#### WHAT TO PRODUCE
Filter the records for "step" and keep each line that has it.
== == ==
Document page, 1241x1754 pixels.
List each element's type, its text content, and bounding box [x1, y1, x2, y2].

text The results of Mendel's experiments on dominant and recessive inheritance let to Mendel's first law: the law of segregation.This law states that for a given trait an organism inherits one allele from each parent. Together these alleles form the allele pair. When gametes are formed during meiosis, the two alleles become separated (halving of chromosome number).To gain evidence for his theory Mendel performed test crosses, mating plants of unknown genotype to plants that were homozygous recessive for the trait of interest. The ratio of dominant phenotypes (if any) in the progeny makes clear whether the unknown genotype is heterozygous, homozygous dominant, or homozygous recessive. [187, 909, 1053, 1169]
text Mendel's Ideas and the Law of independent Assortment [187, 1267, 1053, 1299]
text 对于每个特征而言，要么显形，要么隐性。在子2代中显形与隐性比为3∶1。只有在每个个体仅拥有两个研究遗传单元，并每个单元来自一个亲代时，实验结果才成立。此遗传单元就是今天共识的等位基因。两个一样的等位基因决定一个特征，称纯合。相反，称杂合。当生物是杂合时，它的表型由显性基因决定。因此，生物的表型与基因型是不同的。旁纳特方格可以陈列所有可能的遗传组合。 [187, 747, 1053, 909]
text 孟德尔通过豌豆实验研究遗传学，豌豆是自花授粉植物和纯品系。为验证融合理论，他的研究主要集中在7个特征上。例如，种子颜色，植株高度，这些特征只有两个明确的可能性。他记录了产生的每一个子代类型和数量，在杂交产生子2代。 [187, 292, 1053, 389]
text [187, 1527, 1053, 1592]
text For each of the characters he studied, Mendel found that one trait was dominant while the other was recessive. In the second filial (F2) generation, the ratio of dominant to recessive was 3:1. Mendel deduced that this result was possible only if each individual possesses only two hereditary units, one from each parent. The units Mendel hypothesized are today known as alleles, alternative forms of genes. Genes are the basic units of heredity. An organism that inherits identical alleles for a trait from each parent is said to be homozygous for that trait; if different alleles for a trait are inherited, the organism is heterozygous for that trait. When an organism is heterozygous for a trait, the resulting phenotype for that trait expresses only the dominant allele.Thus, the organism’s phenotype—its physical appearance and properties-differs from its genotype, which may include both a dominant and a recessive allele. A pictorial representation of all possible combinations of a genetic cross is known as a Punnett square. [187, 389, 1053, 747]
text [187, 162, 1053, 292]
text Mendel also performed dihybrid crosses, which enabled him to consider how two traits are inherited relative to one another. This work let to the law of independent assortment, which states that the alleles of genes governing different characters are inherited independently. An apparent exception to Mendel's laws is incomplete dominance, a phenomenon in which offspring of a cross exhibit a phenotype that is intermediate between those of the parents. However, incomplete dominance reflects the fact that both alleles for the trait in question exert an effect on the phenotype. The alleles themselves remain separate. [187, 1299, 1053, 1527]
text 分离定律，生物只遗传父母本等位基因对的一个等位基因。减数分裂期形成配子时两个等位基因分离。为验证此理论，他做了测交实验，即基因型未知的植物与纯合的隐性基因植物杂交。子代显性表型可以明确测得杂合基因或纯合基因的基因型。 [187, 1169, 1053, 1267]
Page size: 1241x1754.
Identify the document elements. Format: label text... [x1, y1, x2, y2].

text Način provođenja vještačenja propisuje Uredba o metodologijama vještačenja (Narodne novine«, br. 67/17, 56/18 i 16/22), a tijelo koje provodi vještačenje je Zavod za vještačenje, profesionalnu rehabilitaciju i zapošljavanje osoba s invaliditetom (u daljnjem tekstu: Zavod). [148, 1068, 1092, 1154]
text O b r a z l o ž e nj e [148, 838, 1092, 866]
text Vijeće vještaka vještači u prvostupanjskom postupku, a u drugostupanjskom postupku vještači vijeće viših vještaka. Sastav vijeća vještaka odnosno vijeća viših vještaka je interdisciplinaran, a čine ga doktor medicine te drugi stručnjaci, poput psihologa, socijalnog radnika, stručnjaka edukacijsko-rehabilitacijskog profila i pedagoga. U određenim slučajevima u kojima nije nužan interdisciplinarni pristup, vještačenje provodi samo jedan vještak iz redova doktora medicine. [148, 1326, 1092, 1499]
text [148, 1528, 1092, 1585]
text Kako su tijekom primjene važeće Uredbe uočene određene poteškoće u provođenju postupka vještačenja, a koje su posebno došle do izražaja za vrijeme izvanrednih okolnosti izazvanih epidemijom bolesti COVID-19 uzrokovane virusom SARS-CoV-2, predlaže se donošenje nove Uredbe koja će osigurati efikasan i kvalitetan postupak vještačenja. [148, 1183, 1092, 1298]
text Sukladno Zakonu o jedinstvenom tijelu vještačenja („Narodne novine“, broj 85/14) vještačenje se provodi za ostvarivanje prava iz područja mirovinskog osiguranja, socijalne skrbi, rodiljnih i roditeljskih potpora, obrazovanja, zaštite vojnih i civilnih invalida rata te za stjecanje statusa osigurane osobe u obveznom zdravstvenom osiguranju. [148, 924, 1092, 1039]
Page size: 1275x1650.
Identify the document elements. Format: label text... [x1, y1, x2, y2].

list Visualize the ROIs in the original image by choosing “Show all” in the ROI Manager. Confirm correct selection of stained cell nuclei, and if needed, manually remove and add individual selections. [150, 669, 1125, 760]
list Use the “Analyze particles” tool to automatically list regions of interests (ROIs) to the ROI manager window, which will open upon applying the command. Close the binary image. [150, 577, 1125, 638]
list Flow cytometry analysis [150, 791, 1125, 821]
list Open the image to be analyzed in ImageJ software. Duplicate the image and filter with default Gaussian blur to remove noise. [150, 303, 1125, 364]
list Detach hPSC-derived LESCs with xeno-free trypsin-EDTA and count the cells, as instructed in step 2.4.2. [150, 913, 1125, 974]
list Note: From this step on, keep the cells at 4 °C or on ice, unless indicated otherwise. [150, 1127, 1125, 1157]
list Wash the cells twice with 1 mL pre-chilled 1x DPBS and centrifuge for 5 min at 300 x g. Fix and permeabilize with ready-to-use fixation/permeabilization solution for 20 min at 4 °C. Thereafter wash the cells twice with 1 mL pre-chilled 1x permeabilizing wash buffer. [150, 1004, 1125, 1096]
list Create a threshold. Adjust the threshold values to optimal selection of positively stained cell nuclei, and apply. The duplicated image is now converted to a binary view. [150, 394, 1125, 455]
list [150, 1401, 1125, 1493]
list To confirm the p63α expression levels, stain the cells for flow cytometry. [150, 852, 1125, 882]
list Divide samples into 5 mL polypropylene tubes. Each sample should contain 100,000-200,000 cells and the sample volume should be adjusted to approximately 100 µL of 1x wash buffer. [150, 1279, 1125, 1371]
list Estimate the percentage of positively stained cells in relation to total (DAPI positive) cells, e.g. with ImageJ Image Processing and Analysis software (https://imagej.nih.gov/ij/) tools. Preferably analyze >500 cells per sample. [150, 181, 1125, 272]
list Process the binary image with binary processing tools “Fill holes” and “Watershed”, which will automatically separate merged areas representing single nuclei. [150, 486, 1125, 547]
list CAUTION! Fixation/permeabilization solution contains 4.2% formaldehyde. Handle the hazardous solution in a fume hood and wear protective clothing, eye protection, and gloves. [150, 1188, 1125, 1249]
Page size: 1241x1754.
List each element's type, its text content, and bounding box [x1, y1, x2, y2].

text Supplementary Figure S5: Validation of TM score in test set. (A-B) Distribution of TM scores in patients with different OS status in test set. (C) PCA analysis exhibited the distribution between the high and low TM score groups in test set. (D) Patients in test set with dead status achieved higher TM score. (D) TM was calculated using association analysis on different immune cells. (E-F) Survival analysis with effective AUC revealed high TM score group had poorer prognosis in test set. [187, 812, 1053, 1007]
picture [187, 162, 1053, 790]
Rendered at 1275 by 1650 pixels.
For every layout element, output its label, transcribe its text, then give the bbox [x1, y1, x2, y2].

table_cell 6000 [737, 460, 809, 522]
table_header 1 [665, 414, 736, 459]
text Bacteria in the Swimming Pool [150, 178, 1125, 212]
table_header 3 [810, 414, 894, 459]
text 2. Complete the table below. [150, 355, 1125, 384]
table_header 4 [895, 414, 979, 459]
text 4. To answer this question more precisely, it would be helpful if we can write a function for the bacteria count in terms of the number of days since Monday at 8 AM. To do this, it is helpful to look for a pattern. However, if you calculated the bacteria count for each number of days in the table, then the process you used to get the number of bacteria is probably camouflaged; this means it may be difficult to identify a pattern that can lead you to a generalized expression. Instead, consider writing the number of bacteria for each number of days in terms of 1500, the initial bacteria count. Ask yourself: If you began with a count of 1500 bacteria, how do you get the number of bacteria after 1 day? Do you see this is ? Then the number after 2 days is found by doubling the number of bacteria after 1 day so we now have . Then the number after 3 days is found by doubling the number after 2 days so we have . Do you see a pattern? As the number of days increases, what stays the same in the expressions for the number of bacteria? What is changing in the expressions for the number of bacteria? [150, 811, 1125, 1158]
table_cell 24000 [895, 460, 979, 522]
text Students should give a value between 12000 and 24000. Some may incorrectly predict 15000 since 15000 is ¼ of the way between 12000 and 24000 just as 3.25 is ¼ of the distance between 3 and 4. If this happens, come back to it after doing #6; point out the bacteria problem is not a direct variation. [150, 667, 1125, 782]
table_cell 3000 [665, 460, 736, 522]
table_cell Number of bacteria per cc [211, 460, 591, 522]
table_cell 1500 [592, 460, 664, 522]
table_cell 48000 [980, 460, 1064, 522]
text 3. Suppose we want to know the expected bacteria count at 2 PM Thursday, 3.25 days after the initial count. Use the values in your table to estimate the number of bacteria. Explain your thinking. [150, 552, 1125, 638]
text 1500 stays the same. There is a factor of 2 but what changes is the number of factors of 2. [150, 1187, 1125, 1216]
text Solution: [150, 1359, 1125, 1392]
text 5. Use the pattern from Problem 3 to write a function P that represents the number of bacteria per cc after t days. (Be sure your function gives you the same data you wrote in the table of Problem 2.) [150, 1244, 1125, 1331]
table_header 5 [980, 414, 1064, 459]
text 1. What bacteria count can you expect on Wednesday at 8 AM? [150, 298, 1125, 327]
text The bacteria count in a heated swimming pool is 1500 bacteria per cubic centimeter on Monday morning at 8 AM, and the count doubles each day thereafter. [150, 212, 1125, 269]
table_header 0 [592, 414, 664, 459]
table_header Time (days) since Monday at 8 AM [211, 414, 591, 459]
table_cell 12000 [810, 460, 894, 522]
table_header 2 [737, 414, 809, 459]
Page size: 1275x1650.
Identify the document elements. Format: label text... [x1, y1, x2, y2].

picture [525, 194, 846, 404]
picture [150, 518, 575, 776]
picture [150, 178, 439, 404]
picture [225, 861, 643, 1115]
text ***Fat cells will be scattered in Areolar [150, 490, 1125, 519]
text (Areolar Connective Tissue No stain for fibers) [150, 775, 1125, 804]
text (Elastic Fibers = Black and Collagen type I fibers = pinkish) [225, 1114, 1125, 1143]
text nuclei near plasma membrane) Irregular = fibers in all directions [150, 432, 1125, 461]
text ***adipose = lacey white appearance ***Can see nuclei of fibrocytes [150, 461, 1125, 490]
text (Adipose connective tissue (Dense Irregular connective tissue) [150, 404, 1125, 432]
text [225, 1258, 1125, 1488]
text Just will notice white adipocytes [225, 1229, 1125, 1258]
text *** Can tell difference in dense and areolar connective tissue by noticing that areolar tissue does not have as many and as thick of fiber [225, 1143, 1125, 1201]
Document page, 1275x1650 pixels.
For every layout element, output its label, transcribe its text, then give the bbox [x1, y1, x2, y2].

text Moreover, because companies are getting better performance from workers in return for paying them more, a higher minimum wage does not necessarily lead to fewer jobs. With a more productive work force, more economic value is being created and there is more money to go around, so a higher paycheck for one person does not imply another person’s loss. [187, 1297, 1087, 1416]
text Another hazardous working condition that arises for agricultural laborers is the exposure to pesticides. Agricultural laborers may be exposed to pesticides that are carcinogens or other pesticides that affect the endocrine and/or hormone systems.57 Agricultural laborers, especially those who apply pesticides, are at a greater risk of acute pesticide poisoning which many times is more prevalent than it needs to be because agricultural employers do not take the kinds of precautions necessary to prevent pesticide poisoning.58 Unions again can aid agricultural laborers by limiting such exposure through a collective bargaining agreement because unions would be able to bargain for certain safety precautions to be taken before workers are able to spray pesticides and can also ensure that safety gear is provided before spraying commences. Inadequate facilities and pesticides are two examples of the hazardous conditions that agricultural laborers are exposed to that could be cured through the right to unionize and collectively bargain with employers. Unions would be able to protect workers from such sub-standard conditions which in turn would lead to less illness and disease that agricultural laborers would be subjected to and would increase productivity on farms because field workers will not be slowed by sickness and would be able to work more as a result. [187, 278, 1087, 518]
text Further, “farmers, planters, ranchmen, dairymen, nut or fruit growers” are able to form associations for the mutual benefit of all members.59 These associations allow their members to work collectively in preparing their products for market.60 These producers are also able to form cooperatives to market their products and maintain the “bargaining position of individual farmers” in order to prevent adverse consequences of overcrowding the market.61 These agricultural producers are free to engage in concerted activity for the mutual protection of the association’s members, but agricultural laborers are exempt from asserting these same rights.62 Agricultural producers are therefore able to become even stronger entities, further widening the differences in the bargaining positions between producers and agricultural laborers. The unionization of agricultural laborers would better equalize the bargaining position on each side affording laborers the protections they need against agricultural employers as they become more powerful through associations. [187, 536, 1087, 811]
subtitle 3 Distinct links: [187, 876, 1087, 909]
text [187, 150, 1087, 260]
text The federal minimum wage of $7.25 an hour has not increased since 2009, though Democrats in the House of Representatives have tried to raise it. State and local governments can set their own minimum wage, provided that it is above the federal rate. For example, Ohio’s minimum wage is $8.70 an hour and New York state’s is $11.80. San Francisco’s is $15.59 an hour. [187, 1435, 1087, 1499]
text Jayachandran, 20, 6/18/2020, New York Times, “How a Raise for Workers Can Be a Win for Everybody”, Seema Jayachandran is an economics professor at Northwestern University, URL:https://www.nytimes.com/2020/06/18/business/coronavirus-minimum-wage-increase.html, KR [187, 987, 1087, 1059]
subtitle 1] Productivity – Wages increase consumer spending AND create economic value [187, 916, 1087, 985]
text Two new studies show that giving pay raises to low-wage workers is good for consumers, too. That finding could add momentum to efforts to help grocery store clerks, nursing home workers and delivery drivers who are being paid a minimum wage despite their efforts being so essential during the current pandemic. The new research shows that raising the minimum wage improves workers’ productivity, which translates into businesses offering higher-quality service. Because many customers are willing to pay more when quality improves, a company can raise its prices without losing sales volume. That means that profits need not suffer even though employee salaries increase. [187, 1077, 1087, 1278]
== == ==
#### TASK SOLUTION
list Detach hPSC-derived LESCs with xeno-free trypsin-EDTA and count the cells, as instructed in step 2.4.2. [150, 913, 1125, 974]
list Note: From this step on, keep the cells at 4 °C or on ice, unless indicated otherwise. [150, 1127, 1125, 1157]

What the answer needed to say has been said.